グリザイユ画法を使ったイラストメイキングの後編です。

前回までは、人物の塗りまで進めました。

 

今回は背景の塗りと全体の光と影の調整を行います。

 

背景の着色

それでは背景を着色していきましょう。

背景に関するレイヤーはフォルダを作り、その中にレイヤーを入れるようにしましょう。

背景レイヤーの上に新規レイヤーを作成し、レイヤーブレンドをオーバーレイにします。

 

淡い茶色で背景全体を塗りつぶします。

 

さらに新規レイヤーを作成し、レイヤーブレンドを乗算にします。

 

背景の色を塗っていきます。

 

通常レイヤーに戻すとこのように色分けしています。

人物に色を塗るときはオーバーレイで行いましたが、背景は乗算でそれぞれのパーツを着色しました。

オーバーレイは塗ったところの色の彩度が上がるので、人物と背景全体でオーバーレイを使うと画面が明るくなりすぎてしまいます。

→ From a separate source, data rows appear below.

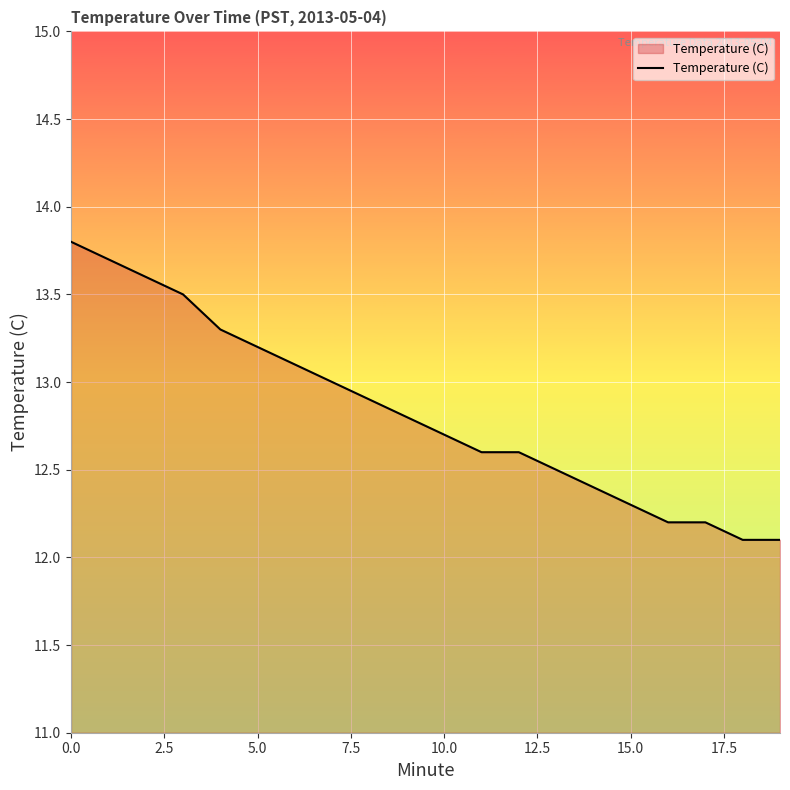

What is the minimum value shown in the chart?

12.1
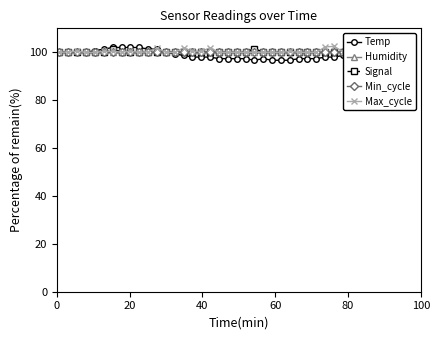

What is the value of the Max_cycle point at the 17th from the left?

100.4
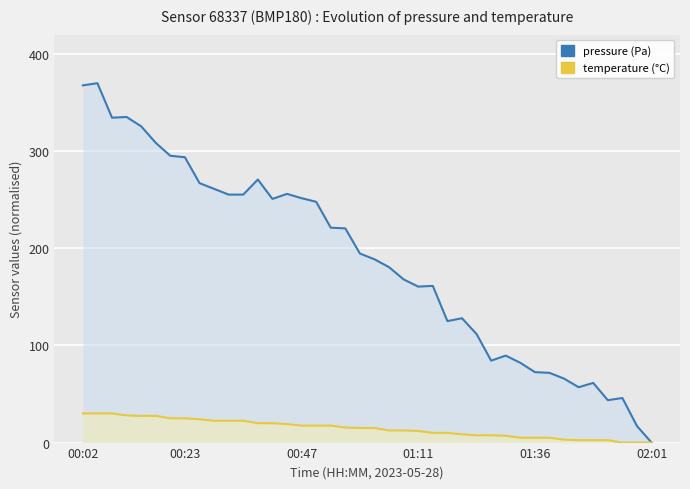

How many data points in pressure are less than 194?

20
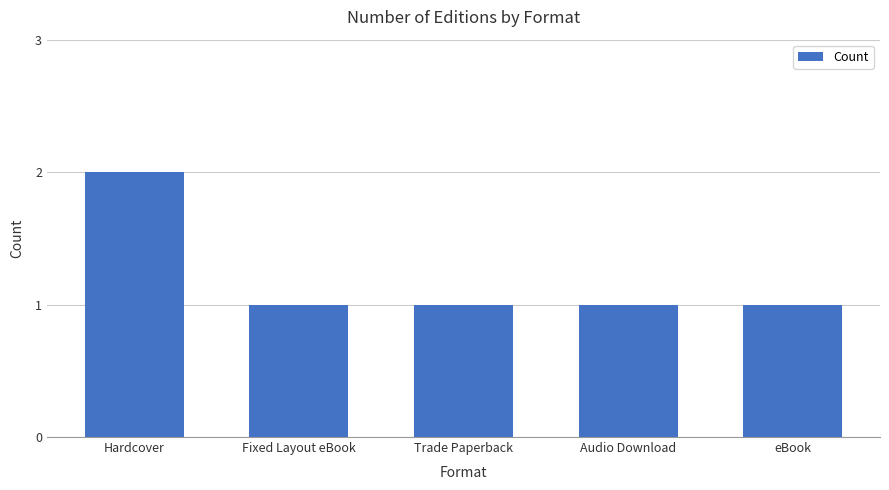

What is the smallest value displayed?

1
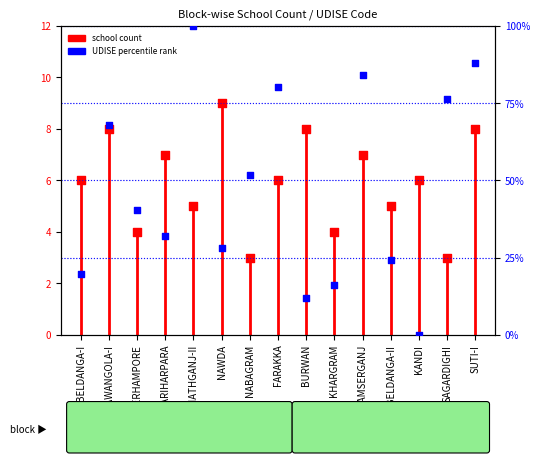

At how many categories does at least one series exceed 19?

12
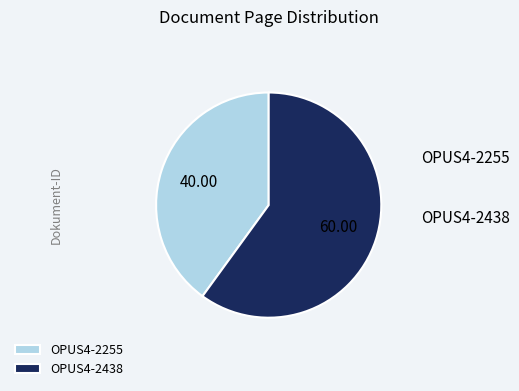

How many segments does this pie chart have?

2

そのため、今回は乗算レイヤーを使って着色しています。

これで背景の着色が済みました。

 

もう少し背景に暗さが欲しかったので、新規レイヤーでレイヤーブレンドをスクリーンにして、少し濃い目の茶色で画面全体を塗りつぶしました(不透明度29%)。

これで背景の着色は一旦終了です。

次は人物を含めた全体の陰影を調整していきます。

 

 

全体の調整

それでは屋内の影と窓からの光を入れていきます。

屋内の影

人物フォルダの上に新規レイヤーを作成し、レイヤーブレンドを乗算にします。

 

画面全体を青系の色で塗りつぶします(不透明度は77%ぐらい)。

 

光が当たる部分を透明色で削っていきます。

 

通常レイヤーに戻して影を塗った部分を見てみましょう。

 

また、顔に影が落ちていると見づらいため、目の周りの影をエアブラシで削りました。

 

人物フォルダの中に新しく新規レイヤーを作成し、レイヤーブレンドを覆い焼きにします。

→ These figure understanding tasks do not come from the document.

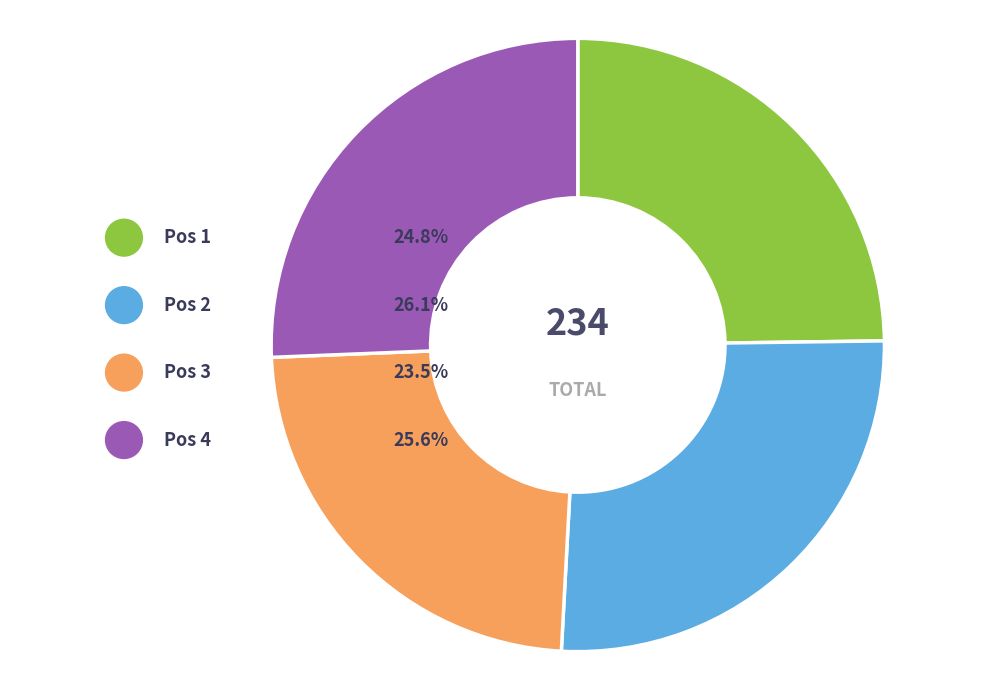

Is OSL Lisa (3) the majority of the pie?

No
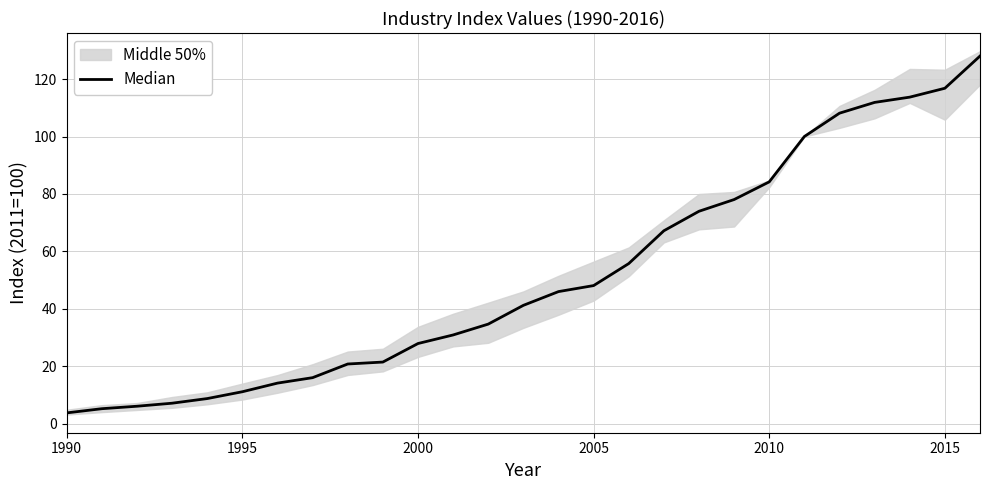

What is the average value?

51.2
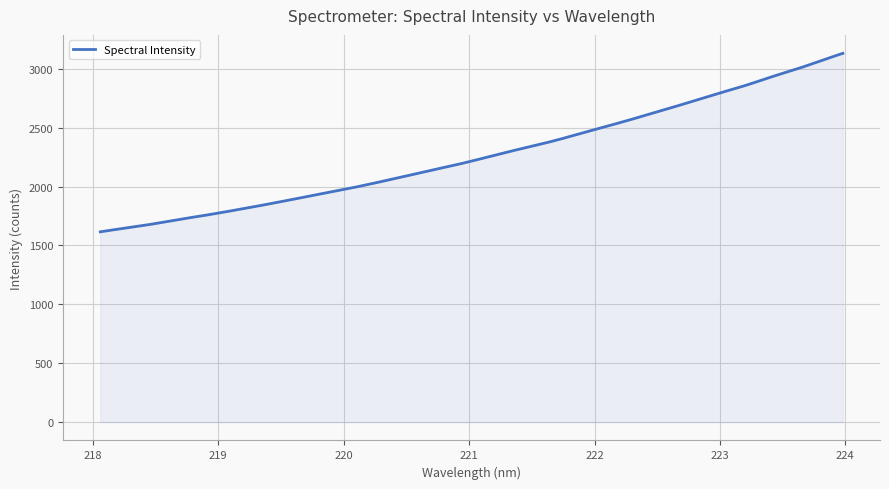

What is the minimum value shown in the chart?

1615.8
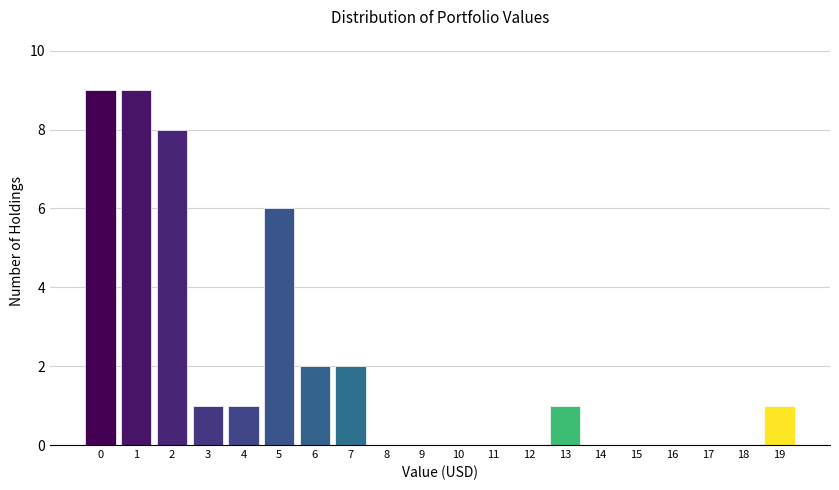

Reading left to right, transcribe all the data shown in this chart.

0=9	1=9	2=8	3=1	4=1	5=6	6=2	7=2	8=0	9=0	10=0	11=0	12=0	13=1	14=0	15=0	16=0	17=0	18=0	19=1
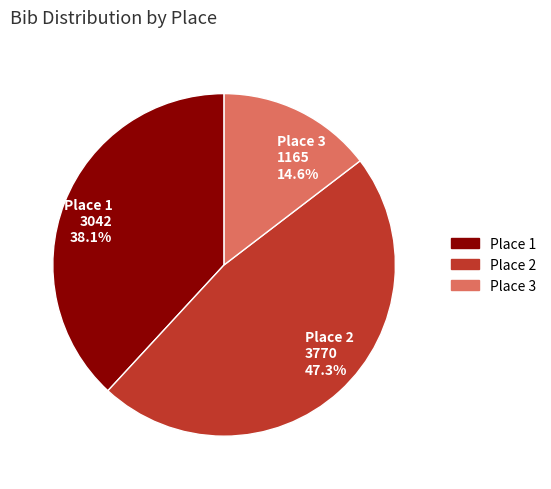

What is the ratio of the value at Place 1 3042 38.1% to the value at Place 2 3770 47.3%?

0.8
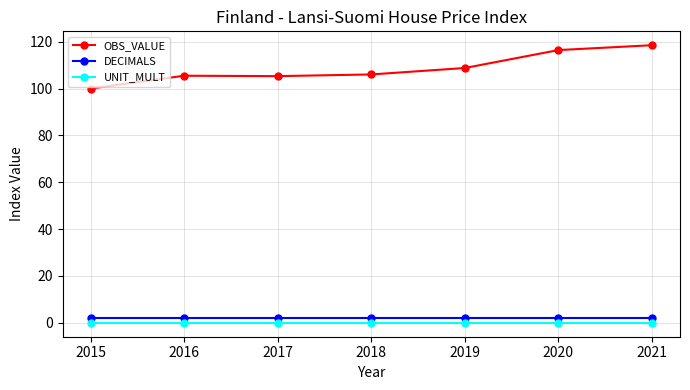

The value of OBS_VALUE at 2015 is 40.1. True or false?

False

青系の色で人物のフチに光を入れ、背景の影の中から浮かび上がらせます。

 

背景側の影をもう一段暗くしておきます(不透明度は適宜調整して68%)。

これで全体の影入れは終わりです。

次は窓からの光を入れていきます。

 

 

窓からの光

新規レイヤーを作成してレイヤーブレンドを覆い焼きにし、光の当たる部分に色を付けていきます。

 

通常レイヤーに戻すと画像のような範囲で光を入れています。

 

次に窓ガラスを描き込みます。

覆い焼きレイヤーを作成して、明るめの青でガラスの反射部分を塗りましょう(レイヤーの不透明度は60%前後にしています)。

 

通常レイヤーに戻すとこのように色付けしています。

 

あとは細かい部分の光を調整します。

まず顔周りをオーバーレイで少しだけ明るくします。

 

また、カーテンの模様を通常レイヤーで描きこみます(不透明度65%前後で調整)。

 

最後に覆い焼きレイヤーで壁際を明るくして完成です。

 

 

グリザイユ画法を使うと簡単に陰影のついた色を塗ることができます。

あとは光源を意識して乗算レイヤーや覆い焼きレイヤーで調整するだけなので簡単です。

皆さんも試してみてくださいね。